The UN Climate Conference (COP24) on December 14, 2018 saw the adoption of ‘Katowice package’, the rulebook for implementation of the 2015 Paris climate agreement.
The Ministers of 200 nations reached consensus on rules after two weeks of intense negotiations during the 24th Conference of the Parties (COP24) to the UN Framework Convention on Climate Change (UNFCCC) that took place during December 2-14, 2018 in Katowice, Poland. The meeting was presided by Polish President, Michal Kurtyka.
The adopted guidelines package aims to encourage greater climate action ambition and benefit people from all walks of life, especially the most vulnerable.

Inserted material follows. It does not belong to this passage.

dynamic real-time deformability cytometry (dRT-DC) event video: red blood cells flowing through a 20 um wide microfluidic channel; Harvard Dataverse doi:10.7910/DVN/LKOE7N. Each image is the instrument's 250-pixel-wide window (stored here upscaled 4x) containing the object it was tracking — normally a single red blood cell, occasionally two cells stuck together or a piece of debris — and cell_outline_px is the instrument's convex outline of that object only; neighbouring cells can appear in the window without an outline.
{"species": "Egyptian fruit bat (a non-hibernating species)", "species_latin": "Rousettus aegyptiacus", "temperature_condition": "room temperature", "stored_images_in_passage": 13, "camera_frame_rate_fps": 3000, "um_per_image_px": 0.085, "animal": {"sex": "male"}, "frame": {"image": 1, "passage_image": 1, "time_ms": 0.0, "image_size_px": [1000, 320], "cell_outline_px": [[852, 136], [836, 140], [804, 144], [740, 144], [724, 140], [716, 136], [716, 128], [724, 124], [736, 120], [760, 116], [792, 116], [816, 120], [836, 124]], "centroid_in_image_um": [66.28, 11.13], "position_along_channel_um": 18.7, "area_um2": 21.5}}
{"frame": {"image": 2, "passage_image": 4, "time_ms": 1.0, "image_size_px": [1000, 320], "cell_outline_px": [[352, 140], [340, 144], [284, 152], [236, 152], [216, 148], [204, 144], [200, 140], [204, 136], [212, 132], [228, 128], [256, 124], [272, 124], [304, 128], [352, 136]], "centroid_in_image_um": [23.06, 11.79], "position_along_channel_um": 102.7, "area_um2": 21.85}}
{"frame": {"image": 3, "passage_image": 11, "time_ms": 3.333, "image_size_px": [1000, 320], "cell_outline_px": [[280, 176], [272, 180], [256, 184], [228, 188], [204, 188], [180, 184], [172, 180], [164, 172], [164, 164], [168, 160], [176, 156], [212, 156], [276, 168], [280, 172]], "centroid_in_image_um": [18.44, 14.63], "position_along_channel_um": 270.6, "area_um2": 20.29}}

The UN Secretary-General Antonio Guterres hailed the adoption of guidelines as a basis for a transformative process as this will require strengthened ambition from the international community.
Katowice package: Rulebook for implementation of 2015 Paris climate agreement
The main issues still need to be resolved such as the use of cooperative approaches, as well as the sustainable development mechanism. Resolution of these issues would allow countries to meet a part of their domestic mitigation goals through the use of “market mechanisms”.
Market mechanisms provide flexible instruments for reducing the costs of cutting emissions, such as carbon markets.
These negotiations will further be taken up for talks at the UN climate change conference, COP25, set to take place in Chile.
Fiji-led Talanoa Dialogue concluded
• The Fiji-led Talanoa Dialogue, a year-long inclusive dialogue that relates to the Paris Agreement, was also concluded at COP24, with the global warming of 1.5 degree Celsius report by the Intergovernmental Panel on Climate Change (IPCC) as a major input.
• There is a clear recognition of the IPCC’s role in providing scientific input to inform countries in strengthening their response to the threat of climate change.
• ‘Talanoa Call for Action’ calls upon all countries and stakeholders to act with urgency.
• Countries are encouraged to factor the outcome of the dialogue into efforts to increase their ambition and to update their nationally determined contributions in 2020.